The toads were picked up from separate ponds, dressed in bright red clothes and brought to the marriage venue in a decorated palanquin in Khochakandar village in West Bengal state late Sunday.

The married toads were released into a pond after the ceremony in the village about 365 km (225 miles) north of the state capital, Calcutta.

“Our forefathers used to organize marriages of toads to get sufficient rain for cultivation. We hope rain will be coming very soon,” said Konica Mandal, one of the organizers of the wedding.

The village has been reeling under a severe heat wave with temperatures touching 44 degrees Celsius, drying up ponds and creating problems for farmers and their crops.

The southwest monsoon hit India’s southern coast Sunday, about four days later than normal, but it will be some time before the rains wind their way to the rest of the country.

A heat wave sweeping India, Bangladesh and Nepal has killed nearly 100 people over the past two weeks.

13 Responses to “If people can marry off toads… (aka - How can you tell if a toad is gay?)”


  1. 1 meeta

    Those crazy hindu indians. What will they think of next. Oh wait…those are MY people..literally. They’re in Bengal. *ahem* sorry about that.

  2. 2 Gingersmack

    Exactly. Bastids.

  3. 3 stkyrice

    LOL…I often say the same thing when I hear about some crazy shit done by Filipinos…”Fucking Filipinos,” or something to that effect. Usually, I’m with other Filipinos who know exactly what I’m talking about, otherwise I keep my mouth shut.

    *sigh*

  4. 4 shelli

    Haven’t you heard gay marriage is the destruction of family values and American fabric work? It’s mortal sin although no one is able to point out the scriptures. Fear! be afraid very afraid those damn gay people are going to bring down the country so did those people who wanted to marry inter racially. There is nothing to fear about a toad.
    Kiss the toad come on kiss it maybe you’ll live happily ever after as a princess and of course much needed rain.
    Personally I support gay marriage it doesn’t hurt my marriage in any way shape or form.

  5. 5 MCBK

    How ironic is it that I support gay marriage, and as a Reverend, I actually can perform weddings … but in the State of Michigan, they have to be man-woman weddings?

    Meeta says, “Those crazy Indians, what will they think of next?”

    Well, I say, “Those crazy rednecks in Michigan and their stupid-ass Republican ideals … what will THEY think of next??”

  6. 6 Wayne

    I bet they’d freak out if toad was gay.

  7. 7 :: jozjozjoz ::

    How can you tell if a toad is gay?

  8. 8 Happy

    It’s okay because it was a male toad marrying a female toad… just as G-d intended.
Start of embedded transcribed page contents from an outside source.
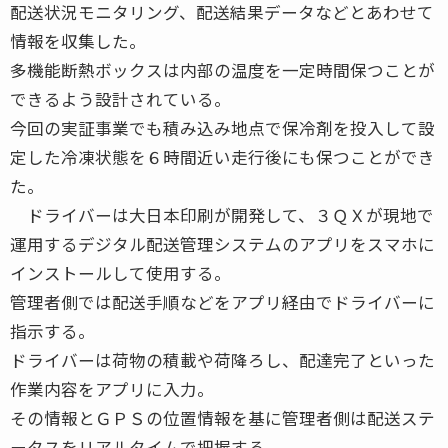
配送状況モニタリング、配送結果データなどとあわせて
情報を収集した。
多機能断熱ボックスは内部の温度を一定時間保つことが
できるよう設計されている。
今回の実証事業でも積み込み地点で保冷剤を投入して設
定した冷凍状態を６時間近い走行後にも保つことができ
た。
ドライバーは大日本印刷が開発して、３ＱＸが現地で
運用するデジタル配送管理システムのアプリをスマホに
インストールして使用する。
管理者側では配送手順などをアプリ経由でドライバーに
指示する。
ドライバーは荷物の積載や荷降ろし、配達完了といった
作業内容をアプリに入力。
その情報とＧＰＳの位置情報を基に管理者側は配送ステ
ータスをリアルタイムで把握する。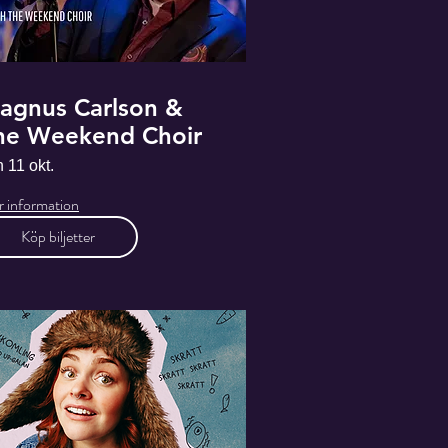
agnus Carlson &
he Weekend Choir
 11 okt.
 information
Köp biljetter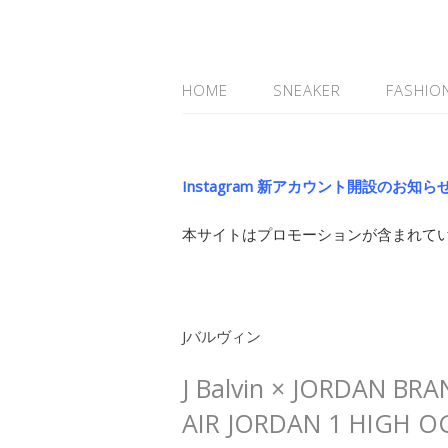
HOME
SNEAKER
FASHIO
Instagram 新アカウント開設のお知ら
本サイトはプロモーションが含まれて
Jバルヴィン
J Balvin × JORDAN
AIR JORDAN 1 HIGH O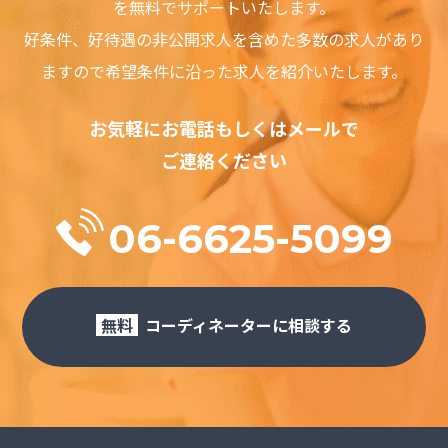
の他に基づいているかどうかによらず、直接、間接、付随、結
を無料でサポートいたします。
果的、特殊、懲戒的および懲罰的損害賠償を回避するために適
好条件、好待遇の⾮公開求⼈を含めた多数の求⼈があり
用されます。この責任の制約は、損害が、第三者を介したもの
も含め、本ソフトウェアまたはサービスの使用または誤用およ
ますので希望条件に沿った求⼈を紹介いたします。
び依存の結果であるか、本ソフトウェアまたはサービスを使用
できないためか、本ソフトウェアまたはサービスの中断、一時
停止、終了のいずれかの結果かにかかわらず、適用されます。
お気軽にお電話もしくはメールで
この責任の制約は、権利侵害の防止方法による本質的目的の不
ご連絡ください
履行にかかわらず法律で許容された最大の範囲で適用されま
す。
禁止事項
06-6625-5099
利用者は、ジョブサーチにおいて以下の行為をすることはでき
ません。
・虚偽の情報を登録し、提供する行為
・第三者の著作権、商標権、プライバシー権、肖像権等すべて
の法的権利を侵害する行為
無料
コーディネーターに相談する
・犯罪的行為に結びつく行為
・公序良俗に反する行為
・反社会的活動に関する行為
・法令、公序良俗に反する行為、またはそのおそれのある行為
・ジョブサーチで得た情報を利用しての営利を目的とした情報
提供等の行為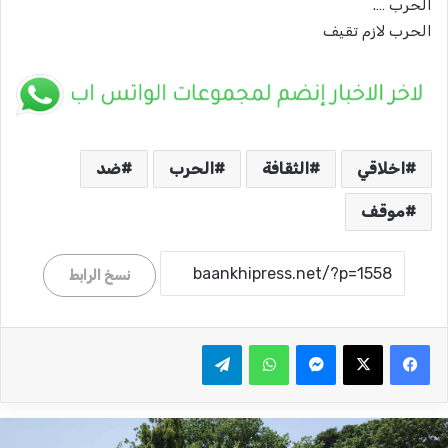
الحرب ….
الحرب لازم تقيف
اخلاقي
الثقافة
الحرب
ضد
موقف
نسخ الرابط
ماسنجر
واتساب
تيلقرام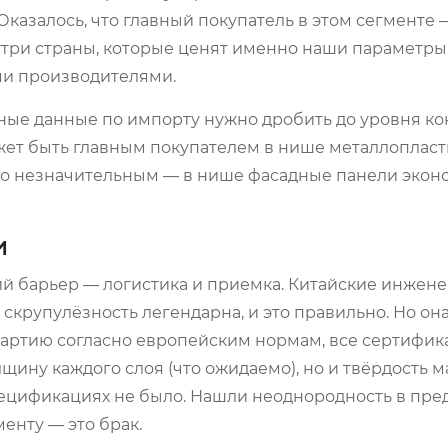
казалось, что главный покупатель в этом сегменте —
нутри страны, которые ценят именно наши параметры 
ми производителями.
ктные данные по импорту нужно дробить до уровня к
ожет быть главным покупателем в нише металлопласт
 незначительным — в нише фасадные панели эконо
и
ий барьер — логистика и приемка. Китайские инжен
 скрупулёзность легендарна, и это правильно. Но она
 партию согласно европейским нормам, все сертифик
щину каждого слоя (что ожидаемо), но и твёрдость м
спецификациях не было. Нашли неоднородность в пре
енту — это брак.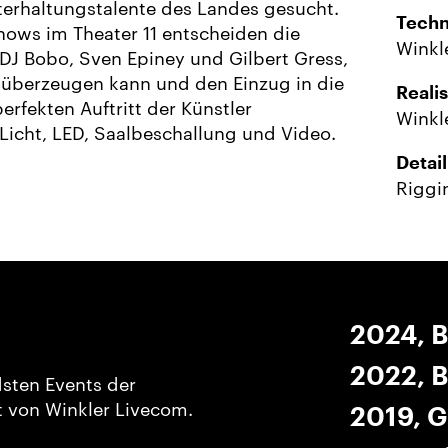
erhaltungstalente des Landes gesucht.
Techn
ows im Theater 11 entscheiden die
Winkl
 DJ Bobo, Sven Epiney und Gilbert Gress,
t überzeugen kann und den Einzug in die
Reali
erfekten Auftritt der Künstler
Winkl
 Licht, LED, Saalbeschallung und Video.
Detail
Riggin
2024, 
2022, B
dsten Events der
 von Winkler Livecom.
2019, G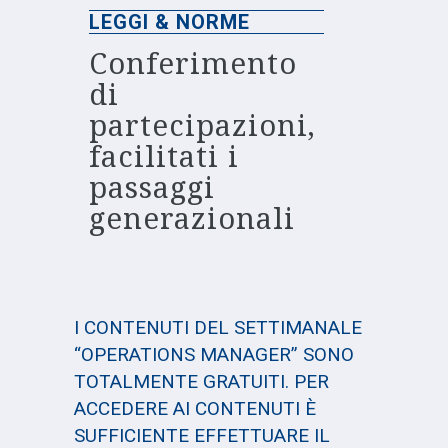
LEGGI & NORME
Conferimento
di
partecipazioni,
facilitati i
passaggi
generazionali
I CONTENUTI DEL SETTIMANALE
“OPERATIONS MANAGER” SONO
TOTALMENTE GRATUITI. PER
ACCEDERE AI CONTENUTI È
SUFFICIENTE EFFETTUARE IL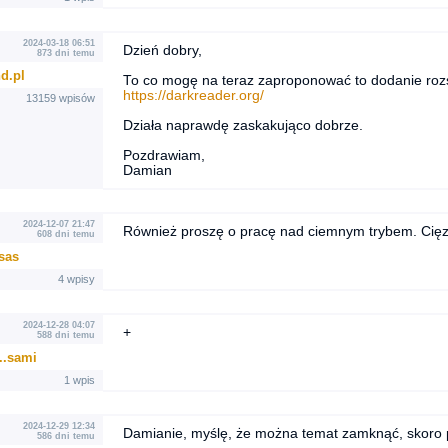
2024-03-18 06:51
Dzień dobry,
873 dni temu
d.pl
To co mogę na teraz zaproponować to dodanie ro
https://darkreader.org/
13159 wpisów
Działa naprawdę zaskakująco dobrze.
Pozdrawiam,
Damian
2024-12-07 21:47
Również proszę o pracę nad ciemnym trybem. Cięz
608 dni temu
sas
4 wpisy
2024-12-28 04:07
+
588 dni temu
..sami
1 wpis
2024-12-29 12:34
Damianie, myślę, że można temat zamknąć, skoro 
586 dni temu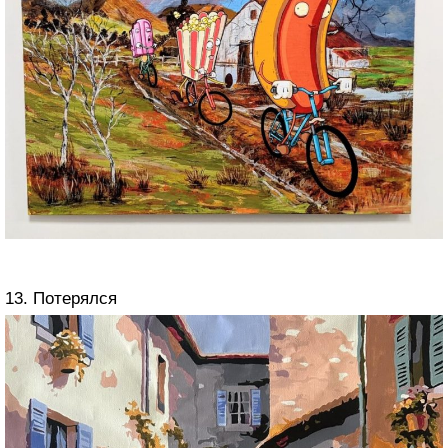
13. Потерялся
It was like the 14th commandment, right? One of those 5 that made Moses think, “Nah, that can’t be right. I must’ve chiseled it wrong.”

  9. 9 shelli

    The toad holds its cigerette a little differently duh j.k.
    I guess it would be the same as the story of zoo penguins just preferring the same sex. Oh just google it, I am not kidding.

  10. 10 muckdog

    How can you tell if a toad is gay?

    Maybe its warts are accessorized.

  11. 11 keith

    I thought it was obvious, what with his perfectly starched 100% cotton pink button-down pinpoint oxford shirt, finely hemmed and pressed linen trousers, and excellent manicure.

    Oh, wait a minute. That was me, twenty years ago.

  12. 12 Deltus

    Them toads is good eatin’, gay or not.